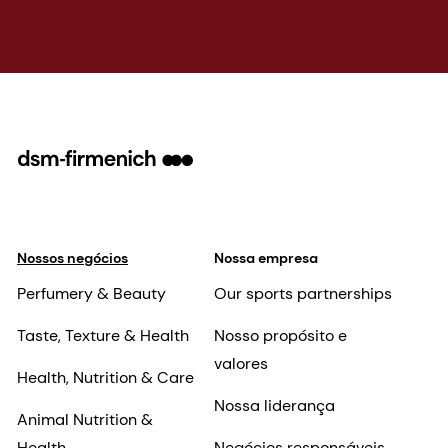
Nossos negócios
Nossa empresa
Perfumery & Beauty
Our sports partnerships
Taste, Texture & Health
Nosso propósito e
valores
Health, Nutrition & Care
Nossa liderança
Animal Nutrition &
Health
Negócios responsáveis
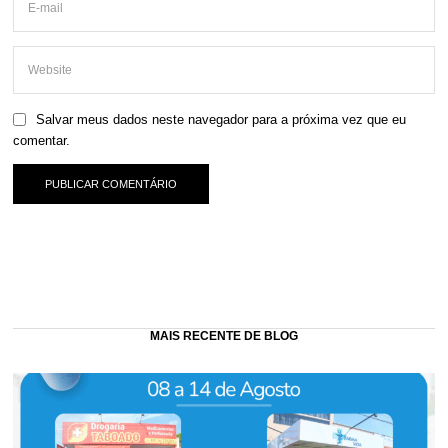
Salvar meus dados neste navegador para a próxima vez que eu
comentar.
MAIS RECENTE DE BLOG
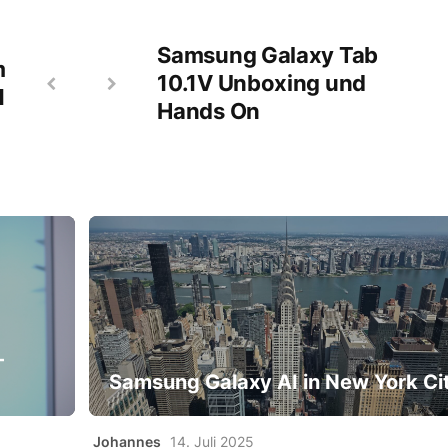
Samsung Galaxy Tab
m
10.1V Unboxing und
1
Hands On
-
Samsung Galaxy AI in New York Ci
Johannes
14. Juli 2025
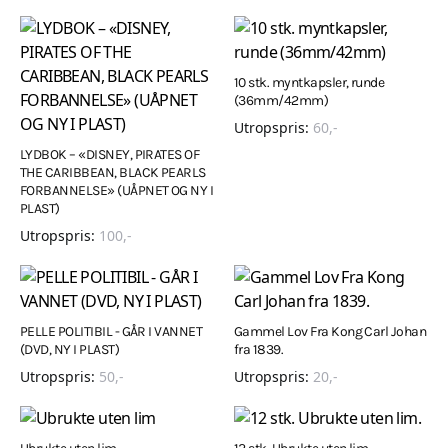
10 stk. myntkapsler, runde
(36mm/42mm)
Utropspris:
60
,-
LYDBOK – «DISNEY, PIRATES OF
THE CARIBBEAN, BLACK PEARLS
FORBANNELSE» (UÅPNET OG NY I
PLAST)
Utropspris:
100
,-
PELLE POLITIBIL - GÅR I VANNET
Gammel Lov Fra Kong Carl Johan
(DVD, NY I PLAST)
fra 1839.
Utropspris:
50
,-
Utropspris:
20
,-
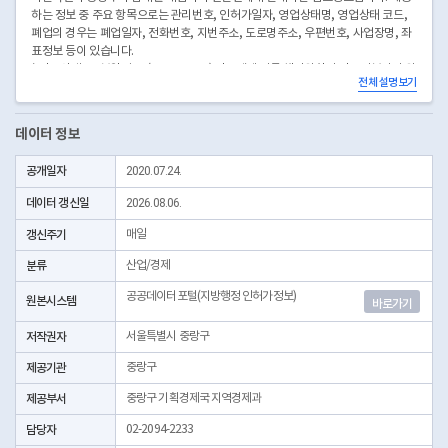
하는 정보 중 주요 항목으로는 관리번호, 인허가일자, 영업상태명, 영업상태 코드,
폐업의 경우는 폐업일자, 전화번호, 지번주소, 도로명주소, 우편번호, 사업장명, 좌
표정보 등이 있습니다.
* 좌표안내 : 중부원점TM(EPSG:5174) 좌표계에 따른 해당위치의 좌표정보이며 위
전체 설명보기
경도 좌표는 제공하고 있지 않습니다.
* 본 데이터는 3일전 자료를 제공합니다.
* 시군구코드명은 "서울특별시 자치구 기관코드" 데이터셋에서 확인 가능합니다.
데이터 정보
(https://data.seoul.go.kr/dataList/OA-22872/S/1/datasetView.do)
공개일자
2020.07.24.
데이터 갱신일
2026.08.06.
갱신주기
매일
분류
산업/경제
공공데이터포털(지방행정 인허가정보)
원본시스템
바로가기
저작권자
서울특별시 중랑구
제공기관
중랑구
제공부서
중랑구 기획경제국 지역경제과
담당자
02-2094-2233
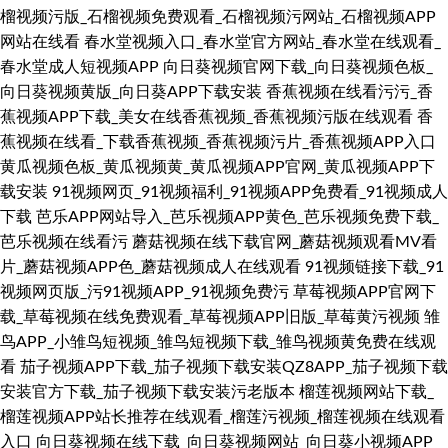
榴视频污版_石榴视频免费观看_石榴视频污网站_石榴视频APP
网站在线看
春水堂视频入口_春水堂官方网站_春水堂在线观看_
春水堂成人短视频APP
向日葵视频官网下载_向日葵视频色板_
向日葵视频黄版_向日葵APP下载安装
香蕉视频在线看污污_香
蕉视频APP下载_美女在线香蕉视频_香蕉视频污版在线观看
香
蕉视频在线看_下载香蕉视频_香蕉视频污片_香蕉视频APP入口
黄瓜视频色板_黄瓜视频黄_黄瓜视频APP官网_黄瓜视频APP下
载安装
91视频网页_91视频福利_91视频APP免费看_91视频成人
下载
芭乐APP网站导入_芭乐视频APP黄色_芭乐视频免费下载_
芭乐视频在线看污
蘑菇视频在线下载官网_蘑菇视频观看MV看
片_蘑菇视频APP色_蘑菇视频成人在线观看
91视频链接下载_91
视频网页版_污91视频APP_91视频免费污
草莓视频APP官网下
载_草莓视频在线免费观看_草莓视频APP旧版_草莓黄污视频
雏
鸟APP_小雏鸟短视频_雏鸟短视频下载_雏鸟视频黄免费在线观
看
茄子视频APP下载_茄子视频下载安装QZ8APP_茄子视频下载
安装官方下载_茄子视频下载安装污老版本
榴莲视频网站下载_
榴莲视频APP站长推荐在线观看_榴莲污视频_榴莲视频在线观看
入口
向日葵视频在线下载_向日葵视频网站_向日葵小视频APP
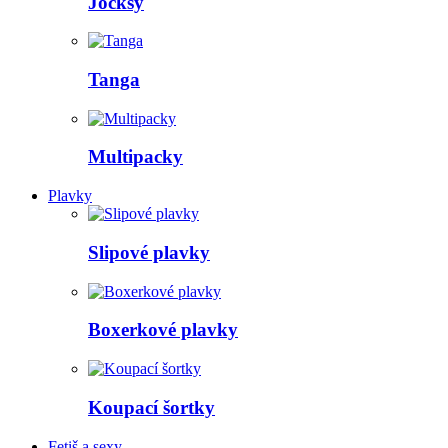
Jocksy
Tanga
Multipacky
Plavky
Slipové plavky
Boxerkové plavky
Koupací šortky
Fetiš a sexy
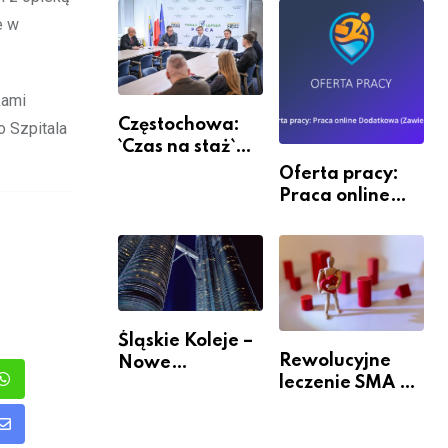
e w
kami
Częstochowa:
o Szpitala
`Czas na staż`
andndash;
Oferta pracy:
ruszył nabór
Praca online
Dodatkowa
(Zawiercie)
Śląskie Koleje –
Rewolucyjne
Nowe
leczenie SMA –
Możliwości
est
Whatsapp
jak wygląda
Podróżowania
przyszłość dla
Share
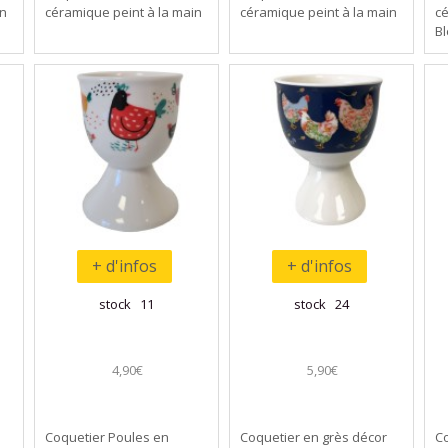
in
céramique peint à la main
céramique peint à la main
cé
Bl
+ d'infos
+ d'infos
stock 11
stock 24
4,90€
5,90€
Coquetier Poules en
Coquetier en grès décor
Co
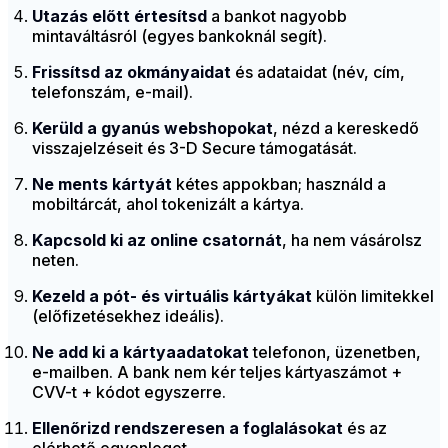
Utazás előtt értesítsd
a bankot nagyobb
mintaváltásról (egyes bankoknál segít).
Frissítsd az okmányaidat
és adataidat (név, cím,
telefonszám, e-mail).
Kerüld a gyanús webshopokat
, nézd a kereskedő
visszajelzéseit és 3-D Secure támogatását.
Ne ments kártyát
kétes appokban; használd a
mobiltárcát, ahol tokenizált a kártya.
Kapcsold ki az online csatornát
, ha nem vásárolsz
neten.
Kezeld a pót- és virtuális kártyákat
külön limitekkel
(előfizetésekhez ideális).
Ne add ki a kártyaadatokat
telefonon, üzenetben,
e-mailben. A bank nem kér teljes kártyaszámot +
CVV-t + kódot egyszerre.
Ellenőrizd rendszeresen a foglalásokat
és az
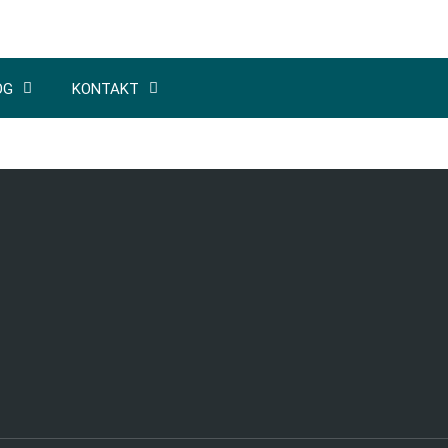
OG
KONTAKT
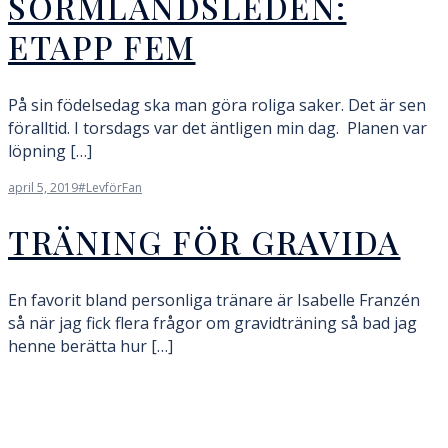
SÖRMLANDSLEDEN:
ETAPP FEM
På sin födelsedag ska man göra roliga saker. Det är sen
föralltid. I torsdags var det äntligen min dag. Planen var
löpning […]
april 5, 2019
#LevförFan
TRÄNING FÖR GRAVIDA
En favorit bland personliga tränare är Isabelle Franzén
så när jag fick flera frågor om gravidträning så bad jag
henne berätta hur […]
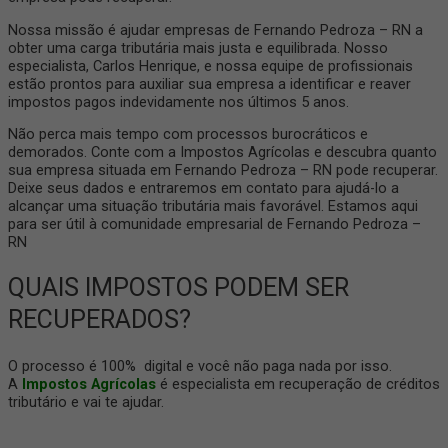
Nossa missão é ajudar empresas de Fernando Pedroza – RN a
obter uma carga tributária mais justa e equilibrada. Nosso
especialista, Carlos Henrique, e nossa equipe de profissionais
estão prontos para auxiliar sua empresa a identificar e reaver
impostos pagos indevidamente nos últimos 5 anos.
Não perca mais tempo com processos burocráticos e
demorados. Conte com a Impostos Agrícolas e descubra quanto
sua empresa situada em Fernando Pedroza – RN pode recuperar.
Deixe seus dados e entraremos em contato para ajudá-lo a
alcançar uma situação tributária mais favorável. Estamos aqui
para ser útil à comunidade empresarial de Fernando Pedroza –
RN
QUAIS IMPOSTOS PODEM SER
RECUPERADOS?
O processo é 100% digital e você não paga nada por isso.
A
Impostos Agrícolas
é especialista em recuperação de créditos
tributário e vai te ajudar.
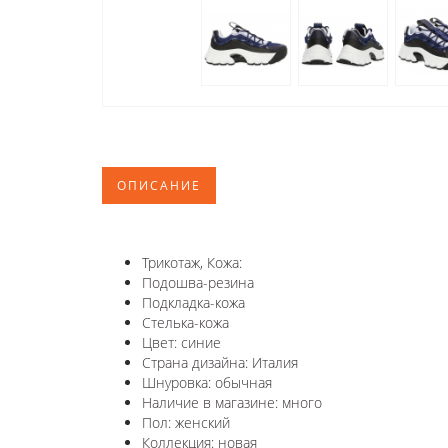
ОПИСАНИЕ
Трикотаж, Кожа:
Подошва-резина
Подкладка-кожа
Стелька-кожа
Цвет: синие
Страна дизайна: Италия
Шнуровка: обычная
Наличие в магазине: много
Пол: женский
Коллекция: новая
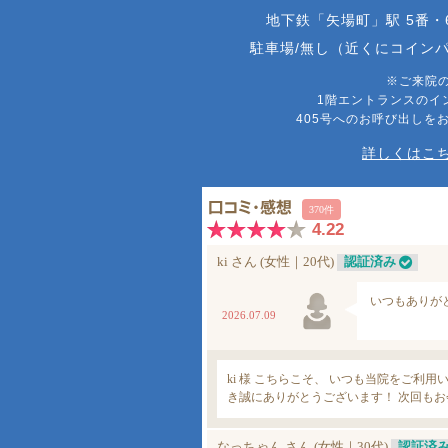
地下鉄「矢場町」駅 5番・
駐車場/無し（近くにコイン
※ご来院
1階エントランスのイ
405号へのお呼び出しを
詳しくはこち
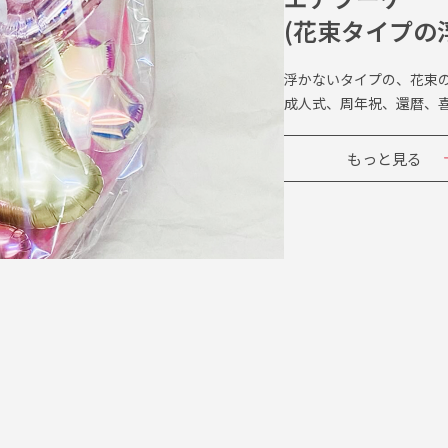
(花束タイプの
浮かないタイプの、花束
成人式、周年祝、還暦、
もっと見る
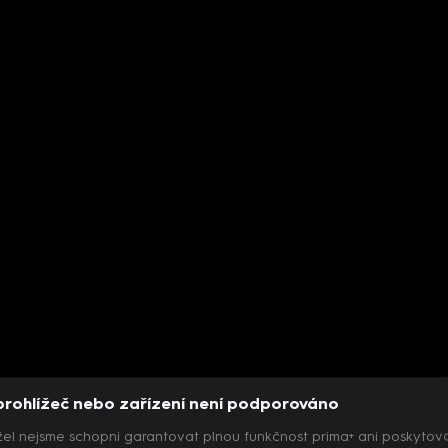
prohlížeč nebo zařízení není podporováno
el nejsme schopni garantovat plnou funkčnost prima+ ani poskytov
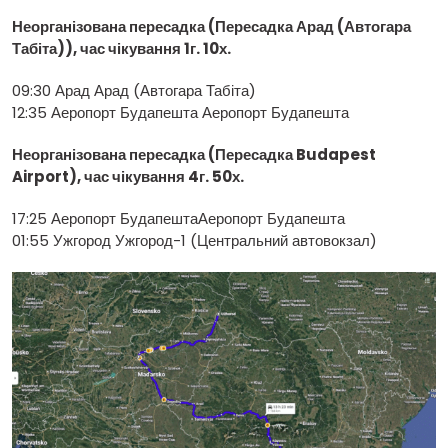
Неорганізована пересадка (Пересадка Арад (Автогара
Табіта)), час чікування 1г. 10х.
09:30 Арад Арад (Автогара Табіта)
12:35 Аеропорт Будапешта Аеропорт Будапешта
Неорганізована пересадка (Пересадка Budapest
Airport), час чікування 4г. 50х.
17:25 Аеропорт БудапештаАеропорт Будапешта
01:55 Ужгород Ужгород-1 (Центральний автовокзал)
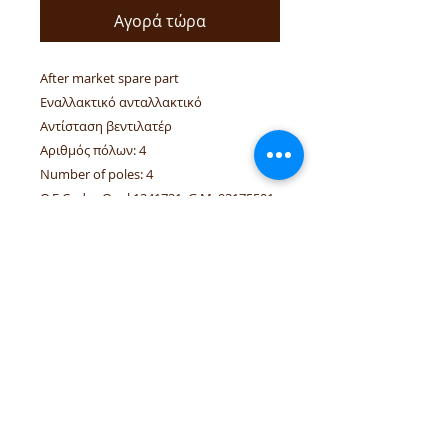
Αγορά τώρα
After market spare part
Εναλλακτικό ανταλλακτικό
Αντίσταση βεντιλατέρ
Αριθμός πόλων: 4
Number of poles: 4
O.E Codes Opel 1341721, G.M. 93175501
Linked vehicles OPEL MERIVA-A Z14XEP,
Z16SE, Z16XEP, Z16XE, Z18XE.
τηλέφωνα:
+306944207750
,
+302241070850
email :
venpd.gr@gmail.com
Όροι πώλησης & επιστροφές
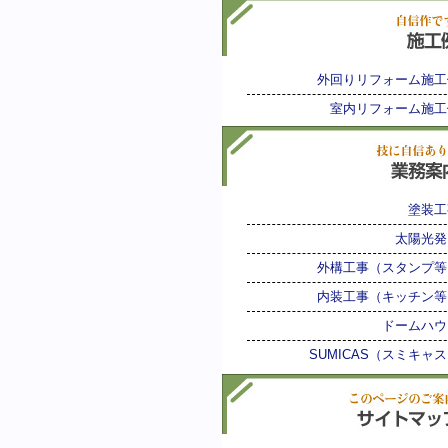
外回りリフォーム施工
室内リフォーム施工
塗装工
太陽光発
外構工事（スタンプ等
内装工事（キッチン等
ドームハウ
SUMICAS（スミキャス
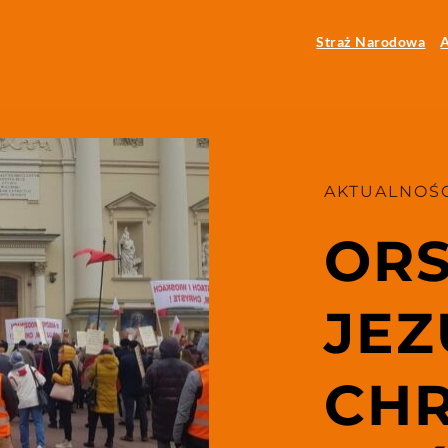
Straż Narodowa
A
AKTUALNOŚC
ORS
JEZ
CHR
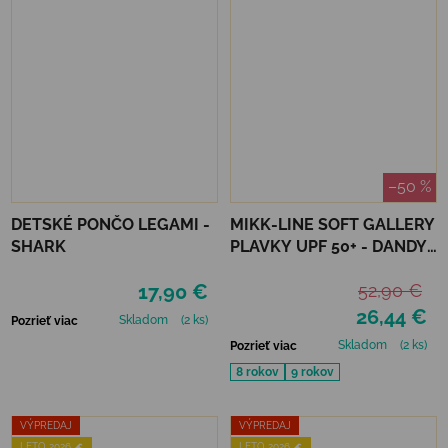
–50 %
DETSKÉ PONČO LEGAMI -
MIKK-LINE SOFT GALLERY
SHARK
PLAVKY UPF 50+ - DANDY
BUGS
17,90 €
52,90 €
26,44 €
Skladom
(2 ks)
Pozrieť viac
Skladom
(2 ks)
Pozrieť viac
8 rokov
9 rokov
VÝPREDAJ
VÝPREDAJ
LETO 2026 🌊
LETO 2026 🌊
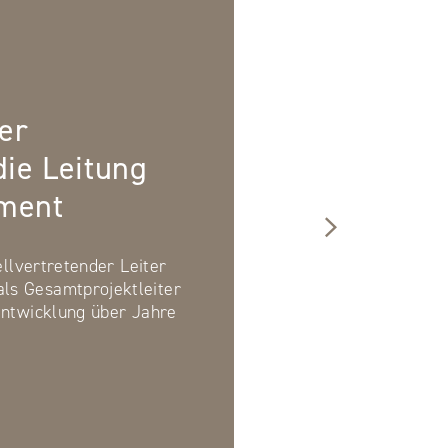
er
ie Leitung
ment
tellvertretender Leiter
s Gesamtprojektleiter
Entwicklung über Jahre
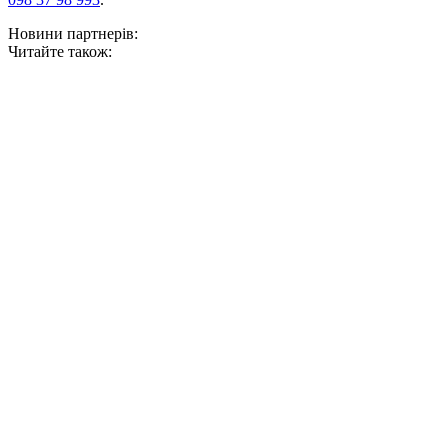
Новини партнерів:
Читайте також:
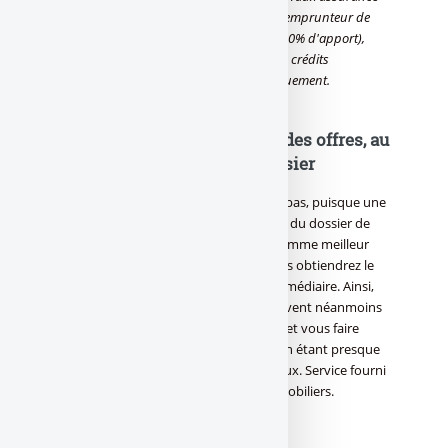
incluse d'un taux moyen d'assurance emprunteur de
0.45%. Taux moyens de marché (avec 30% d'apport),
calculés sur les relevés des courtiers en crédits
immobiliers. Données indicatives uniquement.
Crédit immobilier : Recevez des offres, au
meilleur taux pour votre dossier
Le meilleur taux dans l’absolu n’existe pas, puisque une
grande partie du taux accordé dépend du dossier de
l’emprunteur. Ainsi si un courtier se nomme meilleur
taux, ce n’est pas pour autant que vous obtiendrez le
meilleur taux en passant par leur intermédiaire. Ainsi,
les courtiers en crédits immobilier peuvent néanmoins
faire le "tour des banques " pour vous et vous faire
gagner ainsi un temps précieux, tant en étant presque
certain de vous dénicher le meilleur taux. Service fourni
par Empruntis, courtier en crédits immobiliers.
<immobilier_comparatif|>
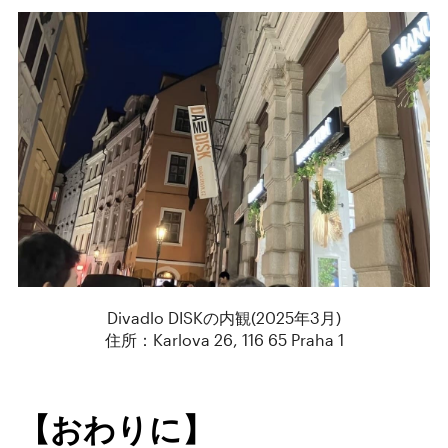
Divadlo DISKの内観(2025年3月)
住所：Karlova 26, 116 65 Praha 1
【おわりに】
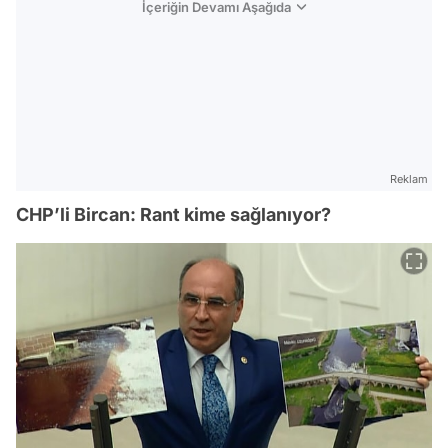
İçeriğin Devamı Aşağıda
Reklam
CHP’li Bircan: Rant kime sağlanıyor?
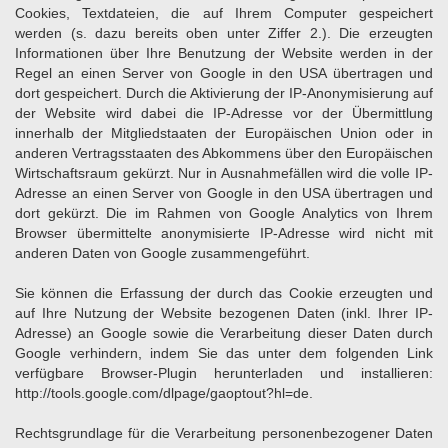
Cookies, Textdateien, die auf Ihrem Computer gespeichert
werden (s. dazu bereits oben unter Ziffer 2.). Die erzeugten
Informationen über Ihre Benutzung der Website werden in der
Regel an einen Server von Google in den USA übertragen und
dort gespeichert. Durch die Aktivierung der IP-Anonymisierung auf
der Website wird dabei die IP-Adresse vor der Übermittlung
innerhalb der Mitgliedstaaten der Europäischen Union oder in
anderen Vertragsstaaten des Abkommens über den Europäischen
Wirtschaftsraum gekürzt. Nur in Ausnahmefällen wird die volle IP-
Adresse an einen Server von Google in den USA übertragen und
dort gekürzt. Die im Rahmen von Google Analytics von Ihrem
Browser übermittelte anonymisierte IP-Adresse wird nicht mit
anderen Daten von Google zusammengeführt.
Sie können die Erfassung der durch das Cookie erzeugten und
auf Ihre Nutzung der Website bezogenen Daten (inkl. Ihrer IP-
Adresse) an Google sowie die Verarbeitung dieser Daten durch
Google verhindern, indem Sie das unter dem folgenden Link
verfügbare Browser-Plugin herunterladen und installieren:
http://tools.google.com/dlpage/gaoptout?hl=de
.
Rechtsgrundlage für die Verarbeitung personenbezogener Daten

★ ★ ★ ★ ★

▶ [Problema]: Por favor, selecione nas entradas acima cada linha que contenha a palavra "Verarbeitung".

▶ [Sua solução]:
Adresse) an Google sowie die Verarbeitung dieser Daten durch
Rechtsgrundlage für die Verarbeitung personenbezogener Daten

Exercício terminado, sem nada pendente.